[TASK ITEM]
Give the entries again exactly as they appear, but without the images.

[INFORMATION GIVEN]
┄┄┄┄┄┄┄┄┄┄
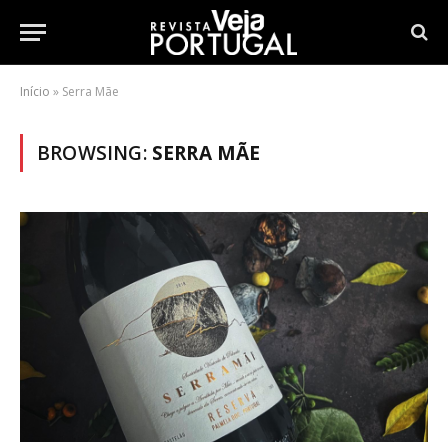
Início
»
Serra Mãe
BROWSING:
SERRA MÃE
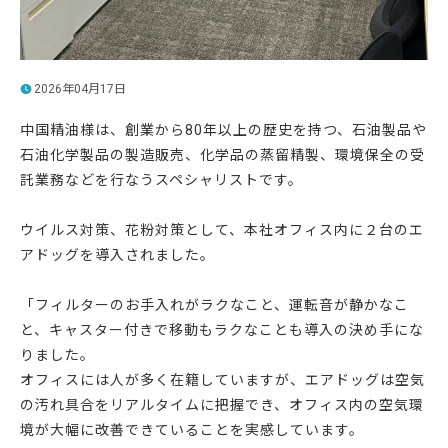
2026年04月17日
中国精油様は、創業から80年以上の歴史を持つ、石油製品や
石油化学製品の製造販売、化学品の蒸留精製、環境保全の受
託業務などを行なうスペシャリストです。
ウイルス対策、花粉対策として、本社オフィス内に２台のエ
アドッグを導入されました。
「フィルターのお手入れがラクなこと、運転音が静かなこ
と、キャスター付きで移動もラクなことも導入の決め手にな
りました。
オフィスには人が多く在籍していますが、エアドッグは空気
の汚れ具合をリアルタイムに把握でき、オフィス内の空気環
境が大幅に改善できていることを実感しています。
┄┄┄┄┄┄┄┄┄┄
[YOUR RESPONSE]
Início
»
Serra Mãe
BROWSING:
SERRA MÃE
2026年04月17日
中国精油様は、創業から80年以上の歴史を持つ、石油製品や
石油化学製品の製造販売、化学品の蒸留精製、環境保全の受
託業務などを行なうスペシャリストです。
ウイルス対策、花粉対策として、本社オフィス内に２台のエ
アドッグを導入されました。
「フィルターのお手入れがラクなこと、運転音が静かなこ
と、キャスター付きで移動もラクなことも導入の決め手にな
りました。
オフィスには人が多く在籍していますが、エアドッグは空気
の汚れ具合をリアルタイムに把握でき、オフィス内の空気環
境が大幅に改善できていることを実感しています。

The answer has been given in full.